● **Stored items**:
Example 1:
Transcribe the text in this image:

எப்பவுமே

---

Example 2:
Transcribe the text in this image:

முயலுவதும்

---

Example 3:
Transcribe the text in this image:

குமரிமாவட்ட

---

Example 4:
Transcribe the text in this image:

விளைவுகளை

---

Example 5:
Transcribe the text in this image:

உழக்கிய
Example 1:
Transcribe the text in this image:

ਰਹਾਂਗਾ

● **THE EXERCISE**: Copy all of the entries above line for line, without changing anything.

● **SOLUTION TO THE PROBLEM**:
Example 1:
Transcribe the text in this image:

எப்பவுமே

---

Example 2:
Transcribe the text in this image:

முயலுவதும்

---

Example 3:
Transcribe the text in this image:

குமரிமாவட்ட

---

Example 4:
Transcribe the text in this image:

விளைவுகளை

---

Example 5:
Transcribe the text in this image:

உழக்கிய
Example 1:
Transcribe the text in this image:

ਰਹਾਂਗਾ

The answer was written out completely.